Em boa hora se vem invocando nos Pretórios o Pacto de São José de Costa Rica (Convenção Americana sobre Direitos Humanos), que se fez direito interno brasileiro, e que, pois, já não se configura, entre nós, simples meta ou ideal de lege ferenda. É mesmo reclamável seu cumprimento integral, porque essa Convenção foi acolhida sem reservas pelo Estado brasileiro. Parece que ainda não se compreendeu inteiramente o vultoso significado da adoção do Pacto entre nós: bastaria lembrar, a propósito, pela vistosidade de suas conseqüências, que seu art. 2º modificou até mesmo o conceito de pessoa versado no art. 4º do Código Civil, já que, atualmente, pessoa, para o direito posto brasileiro, é todo ser humano, sem distinção de sua vida extra ou intra-uterina. Projetos, pois, destinados a viabilizar a prática de aborto direto ou a excluir antijuridicidade para a prática de certos abortamentos voluntários conflitam com a referida Convenção (Habeas Corpus n.º 323.998/6, Tacrim-SP, 11ª Câm., v. un., Rel. Ricardo Dip, j.29.6.1998).

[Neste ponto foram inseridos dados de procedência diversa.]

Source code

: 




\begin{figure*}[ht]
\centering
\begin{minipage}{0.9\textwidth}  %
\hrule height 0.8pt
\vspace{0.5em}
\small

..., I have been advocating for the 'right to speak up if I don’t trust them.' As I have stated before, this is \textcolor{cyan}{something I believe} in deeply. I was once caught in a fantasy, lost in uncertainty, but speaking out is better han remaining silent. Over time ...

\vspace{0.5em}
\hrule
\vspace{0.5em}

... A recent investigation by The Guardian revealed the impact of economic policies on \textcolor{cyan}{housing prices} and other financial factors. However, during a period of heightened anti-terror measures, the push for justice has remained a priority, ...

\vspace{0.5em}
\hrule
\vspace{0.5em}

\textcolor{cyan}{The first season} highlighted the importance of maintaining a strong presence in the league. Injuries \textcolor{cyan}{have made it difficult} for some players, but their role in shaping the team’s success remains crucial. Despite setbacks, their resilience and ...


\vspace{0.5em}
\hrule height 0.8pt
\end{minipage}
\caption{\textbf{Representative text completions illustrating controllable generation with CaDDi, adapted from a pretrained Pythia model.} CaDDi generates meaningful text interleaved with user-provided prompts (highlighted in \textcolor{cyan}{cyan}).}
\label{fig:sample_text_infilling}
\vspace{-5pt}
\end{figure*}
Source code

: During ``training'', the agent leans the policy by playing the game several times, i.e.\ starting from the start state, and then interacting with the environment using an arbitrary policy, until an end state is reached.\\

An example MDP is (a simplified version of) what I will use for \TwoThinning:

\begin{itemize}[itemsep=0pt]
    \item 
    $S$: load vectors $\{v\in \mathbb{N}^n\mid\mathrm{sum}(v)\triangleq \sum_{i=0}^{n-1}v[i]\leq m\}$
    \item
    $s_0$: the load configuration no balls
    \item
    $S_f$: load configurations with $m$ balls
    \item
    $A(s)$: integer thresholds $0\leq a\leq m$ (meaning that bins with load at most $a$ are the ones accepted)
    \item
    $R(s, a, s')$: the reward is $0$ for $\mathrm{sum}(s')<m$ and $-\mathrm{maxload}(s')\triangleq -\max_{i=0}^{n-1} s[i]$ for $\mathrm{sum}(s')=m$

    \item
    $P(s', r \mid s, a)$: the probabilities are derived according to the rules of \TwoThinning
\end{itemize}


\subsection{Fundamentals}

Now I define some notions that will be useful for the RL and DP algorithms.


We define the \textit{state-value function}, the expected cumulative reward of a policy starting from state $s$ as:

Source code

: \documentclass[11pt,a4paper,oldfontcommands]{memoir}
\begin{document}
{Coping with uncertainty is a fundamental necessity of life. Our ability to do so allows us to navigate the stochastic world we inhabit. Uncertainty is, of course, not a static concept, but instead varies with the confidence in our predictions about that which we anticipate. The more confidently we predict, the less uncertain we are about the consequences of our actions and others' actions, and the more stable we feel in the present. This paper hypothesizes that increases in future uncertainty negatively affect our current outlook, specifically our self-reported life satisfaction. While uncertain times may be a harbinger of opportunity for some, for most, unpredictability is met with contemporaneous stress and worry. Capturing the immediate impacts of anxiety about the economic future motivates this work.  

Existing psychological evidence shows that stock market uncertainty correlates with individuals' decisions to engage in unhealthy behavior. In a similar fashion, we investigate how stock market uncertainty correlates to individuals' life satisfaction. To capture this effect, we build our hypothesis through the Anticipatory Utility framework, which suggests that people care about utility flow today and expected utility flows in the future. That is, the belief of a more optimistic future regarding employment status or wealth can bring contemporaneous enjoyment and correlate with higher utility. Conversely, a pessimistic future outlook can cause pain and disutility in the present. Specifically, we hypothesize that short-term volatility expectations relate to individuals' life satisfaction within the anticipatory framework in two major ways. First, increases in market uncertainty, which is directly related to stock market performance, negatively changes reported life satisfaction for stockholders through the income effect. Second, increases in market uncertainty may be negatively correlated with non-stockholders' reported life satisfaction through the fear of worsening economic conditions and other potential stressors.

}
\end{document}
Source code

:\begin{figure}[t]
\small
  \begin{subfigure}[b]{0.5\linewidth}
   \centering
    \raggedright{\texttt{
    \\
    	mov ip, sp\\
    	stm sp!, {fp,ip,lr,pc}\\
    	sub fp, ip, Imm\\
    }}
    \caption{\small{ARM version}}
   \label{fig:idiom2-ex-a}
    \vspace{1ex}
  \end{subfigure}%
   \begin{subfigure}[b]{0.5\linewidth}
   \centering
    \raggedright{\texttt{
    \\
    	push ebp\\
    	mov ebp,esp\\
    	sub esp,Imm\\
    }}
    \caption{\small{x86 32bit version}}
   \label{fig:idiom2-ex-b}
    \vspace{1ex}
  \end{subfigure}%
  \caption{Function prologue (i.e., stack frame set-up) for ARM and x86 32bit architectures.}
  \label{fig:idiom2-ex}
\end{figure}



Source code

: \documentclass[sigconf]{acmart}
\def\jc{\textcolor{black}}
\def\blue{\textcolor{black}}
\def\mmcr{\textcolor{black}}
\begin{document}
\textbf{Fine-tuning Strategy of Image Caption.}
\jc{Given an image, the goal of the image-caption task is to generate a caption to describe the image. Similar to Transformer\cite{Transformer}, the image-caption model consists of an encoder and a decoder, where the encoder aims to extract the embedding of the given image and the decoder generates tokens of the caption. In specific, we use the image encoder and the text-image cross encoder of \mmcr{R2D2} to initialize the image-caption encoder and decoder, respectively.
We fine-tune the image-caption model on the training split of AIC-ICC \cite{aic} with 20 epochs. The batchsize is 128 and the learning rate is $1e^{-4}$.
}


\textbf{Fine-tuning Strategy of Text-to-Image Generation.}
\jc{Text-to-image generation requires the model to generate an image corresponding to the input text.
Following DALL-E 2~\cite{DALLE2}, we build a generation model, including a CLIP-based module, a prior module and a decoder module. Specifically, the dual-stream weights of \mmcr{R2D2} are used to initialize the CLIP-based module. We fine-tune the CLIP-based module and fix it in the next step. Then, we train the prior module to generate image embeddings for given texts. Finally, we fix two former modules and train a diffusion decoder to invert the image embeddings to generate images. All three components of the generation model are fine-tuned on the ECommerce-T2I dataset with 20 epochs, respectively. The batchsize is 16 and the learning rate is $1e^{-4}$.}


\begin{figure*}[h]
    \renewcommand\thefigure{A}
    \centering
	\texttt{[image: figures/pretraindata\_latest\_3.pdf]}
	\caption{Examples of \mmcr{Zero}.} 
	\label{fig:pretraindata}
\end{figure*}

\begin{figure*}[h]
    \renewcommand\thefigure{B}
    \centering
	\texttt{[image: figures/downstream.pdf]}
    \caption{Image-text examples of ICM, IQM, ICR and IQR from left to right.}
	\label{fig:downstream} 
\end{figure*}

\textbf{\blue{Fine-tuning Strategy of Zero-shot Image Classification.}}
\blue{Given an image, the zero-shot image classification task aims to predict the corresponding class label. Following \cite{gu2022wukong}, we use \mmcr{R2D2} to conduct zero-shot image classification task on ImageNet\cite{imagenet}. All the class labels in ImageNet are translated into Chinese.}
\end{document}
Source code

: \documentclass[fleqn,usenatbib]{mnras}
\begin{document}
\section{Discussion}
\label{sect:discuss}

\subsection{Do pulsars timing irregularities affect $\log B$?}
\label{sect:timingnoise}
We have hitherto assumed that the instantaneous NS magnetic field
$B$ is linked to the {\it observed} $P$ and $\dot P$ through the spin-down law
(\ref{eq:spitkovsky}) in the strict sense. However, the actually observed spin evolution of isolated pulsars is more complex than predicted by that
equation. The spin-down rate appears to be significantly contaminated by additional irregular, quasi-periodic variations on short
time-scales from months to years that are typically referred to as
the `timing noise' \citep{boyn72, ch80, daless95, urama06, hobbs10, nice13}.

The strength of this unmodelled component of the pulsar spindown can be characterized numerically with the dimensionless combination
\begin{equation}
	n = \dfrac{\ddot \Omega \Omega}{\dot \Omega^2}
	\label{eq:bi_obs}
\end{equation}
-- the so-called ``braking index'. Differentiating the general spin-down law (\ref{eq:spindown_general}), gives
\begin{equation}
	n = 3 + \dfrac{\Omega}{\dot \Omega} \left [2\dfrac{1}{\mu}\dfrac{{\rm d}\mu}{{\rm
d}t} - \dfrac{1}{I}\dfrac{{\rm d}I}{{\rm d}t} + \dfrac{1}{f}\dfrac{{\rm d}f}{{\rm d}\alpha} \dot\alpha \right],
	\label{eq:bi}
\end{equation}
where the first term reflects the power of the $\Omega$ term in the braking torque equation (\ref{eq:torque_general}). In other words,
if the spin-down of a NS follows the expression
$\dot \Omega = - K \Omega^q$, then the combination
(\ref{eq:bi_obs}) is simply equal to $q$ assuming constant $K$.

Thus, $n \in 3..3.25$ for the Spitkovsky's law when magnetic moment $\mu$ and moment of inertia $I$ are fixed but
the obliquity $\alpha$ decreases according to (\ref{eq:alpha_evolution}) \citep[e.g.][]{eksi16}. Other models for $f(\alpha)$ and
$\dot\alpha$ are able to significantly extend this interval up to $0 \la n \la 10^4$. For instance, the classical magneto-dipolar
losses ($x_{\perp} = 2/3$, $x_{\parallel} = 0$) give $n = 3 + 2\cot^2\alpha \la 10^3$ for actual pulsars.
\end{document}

Queira Deus que no julgamento do mérito da Argüição de Descumprimento de Preceito Fundamental n. 54 (ADPF 54), que pretende a liberação do aborto de crianças anencéfalas, os defensores da vida no STF usem – e usem bem – a poderosíssima arma pró-vida do Pacto de São José da Costa Rica.

Anápolis, 7 de setembro de 2009

Pe. Luiz Carlos Lodi da Cruz

Presidente do Pró-Vida de Anápolis

http://www.providaanapolis.org.br

[1] Voto do relator na ADI 3510, 5 mar. 2008, n. 28, p. 32.

[2] Esse é o entendimento majoritário. Há porém os Ministros Celso de Mello, Cézar Peluzo, Ellen Gracie e Eros Grau, que defendem o status constitucional do Pacto de São José da Costa Rica.

[3] Voto do relator na ADI 3510, 5 mar. 2008, n. 30, p. 35.